The demise of Johnston Press – publishers of the Yorkshire Evening Post and 200 local newspapers – should have come as a surprise to no-one, writes Dispatch editor John Baron.
The company, struggling in part thanks to a debt it had accrued years ago when it bought a series of titles in Ireland for £96m, went into administration on Friday.
It has since been rescued by what is know as a “pre-pack” sale, whereby the ownership of the company has been transferred to a newly formed company, JPI Media, owned by its bondholders including US hedgefund Goldentree Asset Management.
The deal means short-term security for Johnston Press titles and journalists’ jobs, but the National Union of Journalists have expressed concerns that longer-term stability is still at risk.

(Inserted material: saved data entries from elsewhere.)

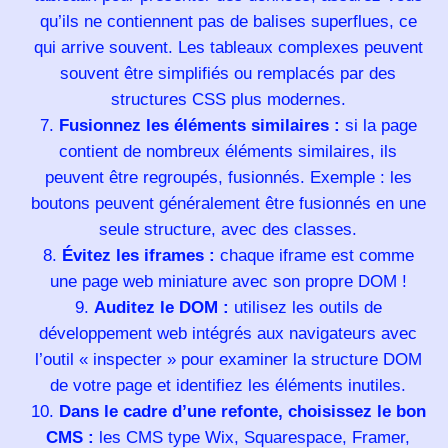
qu’ils ne contiennent pas de balises superflues, ce
qui arrive souvent. Les tableaux complexes peuvent
souvent être simplifiés ou remplacés par des
structures CSS plus modernes.
Fusionnez les éléments similaires :
si la page
contient de nombreux éléments similaires, ils
peuvent être regroupés, fusionnés. Exemple : les
boutons peuvent généralement être fusionnés en une
seule structure, avec des classes.
Évitez les iframes :
chaque iframe est comme
une page web miniature avec son propre DOM !
Auditez le DOM :
utilisez les outils de
développement web intégrés aux navigateurs avec
l’outil « inspecter » pour examiner la structure DOM
de votre page et identifiez les éléments inutiles.
Dans le cadre d’une refonte, choisissez le bon
CMS :
les CMS type Wix, Squarespace, Framer,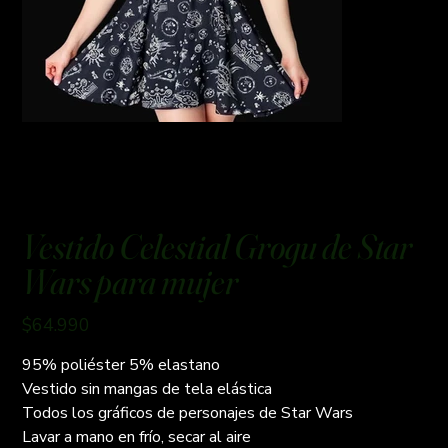
Vestido Celestial Grogu de Star
Wars para mujer
Precio
$64.990
95% poliéster 5% elastano
Vestido sin mangas de tela elástica
Todos los gráficos de personajes de Star Wars
Lavar a mano en frío, secar al aire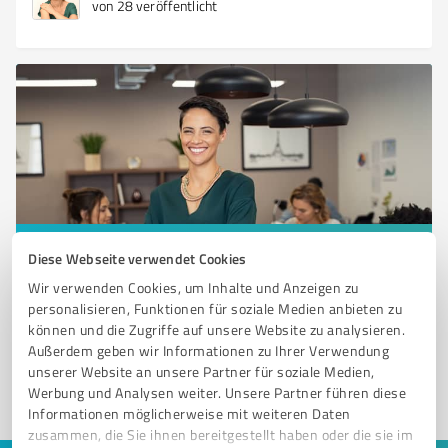
von 28 veröffentlicht
Sie möchten auch hier gelistet werden?
Diese Webseite verwendet Cookies
Wir verwenden Cookies, um Inhalte und Anzeigen zu
Registrieren Sie sich jetzt und werden Sie ein von
personalisieren, Funktionen für soziale Medien anbieten zu
Kunden empfohlener ProvenExpert!
können und die Zugriffe auf unsere Website zu analysieren.
Außerdem geben wir Informationen zu Ihrer Verwendung
unserer Website an unsere Partner für soziale Medien,
Werbung und Analysen weiter. Unsere Partner führen diese
1
Informationen möglicherweise mit weiteren Daten
zusammen, die Sie ihnen bereitgestellt haben oder die sie im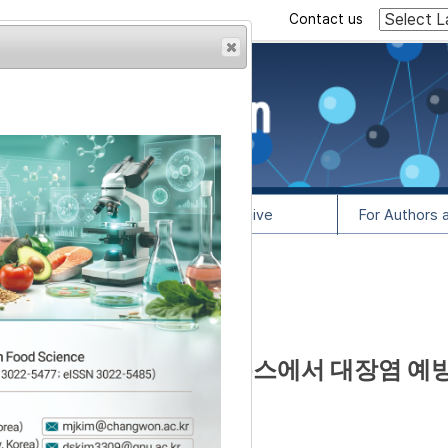
Contact us
rowser from previous
esult, some pages may
l Info
Article Archive
For Authors 
188
lease contact us at
고추장의 C57BL/6 마우스에서 대장염 예방
,
*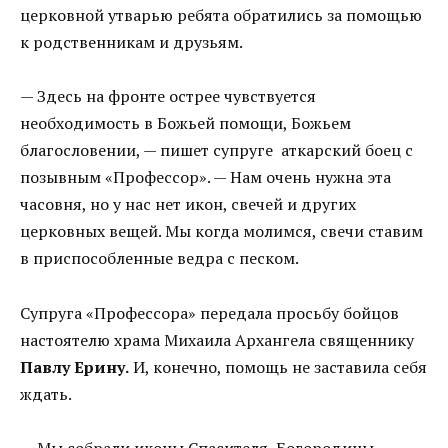
церковной утварью ребята обратились за помощью
к родственникам и друзьям.
— Здесь на фронте острее чувствуется
необходимость в Божьей помощи, Божьем
благословении, — пишет супруге аткарский боец с
позывным «Профессор». — Нам очень нужна эта
часовня, но у нас нет икон, свечей и других
церковных вещей. Мы когда молимся, свечи ставим
в приспособленные ведра с песком.
Супруга «Профессора» передала просьбу бойцов
настоятелю храма Михаила Архангела священнику
Павлу Ерину.
И, конечно, помощь не заставила себя
ждать.
— Мы собрали иконы Спасителя, Богородицы,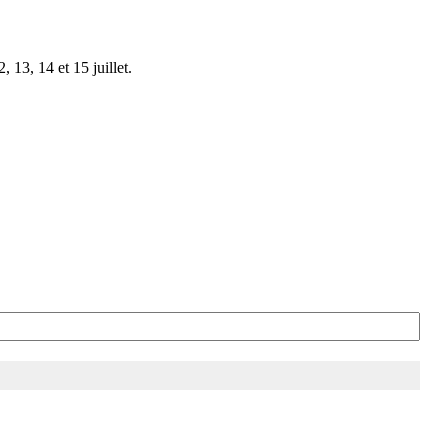
 13, 14 et 15 juillet.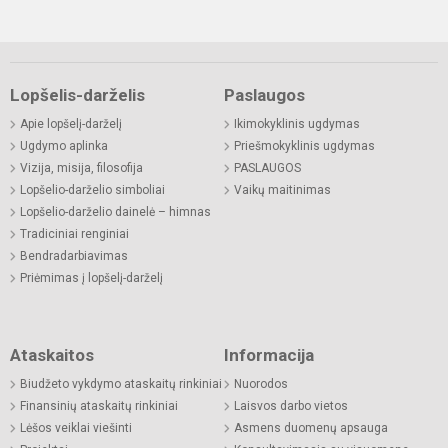
Lopšelis-darželis
Paslaugos
Apie lopšelį-darželį
Ikimokyklinis ugdymas
Ugdymo aplinka
Priešmokyklinis ugdymas
Vizija, misija, filosofija
PASLAUGOS
Lopšelio-darželio simboliai
Vaikų maitinimas
Lopšelio-darželio dainelė – himnas
Tradiciniai renginiai
Bendradarbiavimas
Priėmimas į lopšelį-darželį
Ataskaitos
Informacija
Biudžeto vykdymo ataskaitų rinkiniai
Nuorodos
Finansinių ataskaitų rinkiniai
Laisvos darbo vietos
Lėšos veiklai viešinti
Asmens duomenų apsauga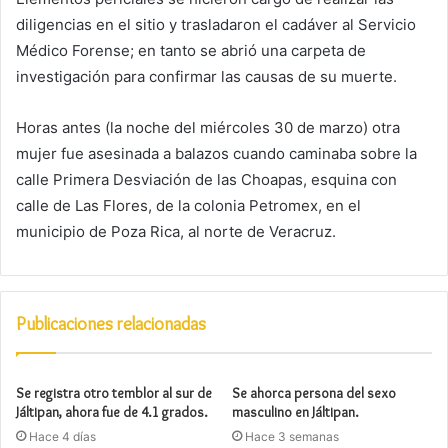
diligencias en el sitio y trasladaron el cadáver al Servicio
Médico Forense; en tanto se abrió una carpeta de
investigación para confirmar las causas de su muerte.
Horas antes (la noche del miércoles 30 de marzo) otra
mujer fue asesinada a balazos cuando caminaba sobre la
calle Primera Desviación de las Choapas, esquina con
calle de Las Flores, de la colonia Petromex, en el
municipio de Poza Rica, al norte de Veracruz.
Publicaciones relacionadas
Se registra otro temblor al sur de
Se ahorca persona del sexo
Jáltipan, ahora fue de 4.1 grados.
masculino en Jáltipan.
Hace 4 días
Hace 3 semanas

Why should this be of concern to people living in West Leeds?
With JP, titles have merged or closed as the company, print runs have dropped, staffing has continued to decline and newspapers became thinner.
Quality suffered as print circulations declined and – coupled with the economic downturn – it’s been difficult to establish a sustainable business model online. It’s been a ‘perfect storm’.
Read lecturer and WLD board member Rebecca Whittington’s insightful analysis of JP’s troubles. Troubles mirrored, it must be said, to lesser degrees by other newspaper companies.
Without a vibrant local press, there’s no-one to hold the powers that be to account.
I’ve never met a councillor who hasn’t recognised the importance the local media plays in ensuring local democracy is alive and well in the community. A reader’s watchdog, it shines a light on council decision-making and accountability.
A good local media is the glue that binds the community together. It connects you to local groups and organisations, celebrates success stories and provides you with important local information.
It’s unthinkable as a society that up to 200 titles across the country could have been lost, leaving a huge vacuum.
And it’s not just ‘big’ media that faces a fight for survival.
West Leeds Dispatch & survival
Community media like the West Leeds Dispatch also needs to find ways to survive.
We’re a social enterprise run entirely by local volunteers, from our board right through to our community contributors. As editor I spend around 24 hours a week voluntarily putting the Dispatch together on top of two demanding part-time (paid) jobs and family life.
Costs for running our community newsletter and website hosting all currently come out of my pocket.
As much as I and the board love doing this (and we do love it!) it can’t continue to be a labour of love. To put it bluntly, it’s just not currently sustainable. It’ll never be a full-time job, but it does need to become at least partly sustainable to avoid burnout.
I’m proud of what we do here at The Dispatch, shining a spotlight on community issues, council decisions and celebrating local groups.
But readers need to understand that this free online commodity called news that they receive takes time, effort and expertise to deliver. I believe it has massive value to our society.
In the new year we’ll be looking at taking some advertising. We’ll also be encouraging readers to make regular voluntary contributions to offset our costs and start to sustain us.
If you value local news – whether it be from the Yorkshire Evening Post or community media like us – you need to support it.
Otherwise, it’ll simply wither and die.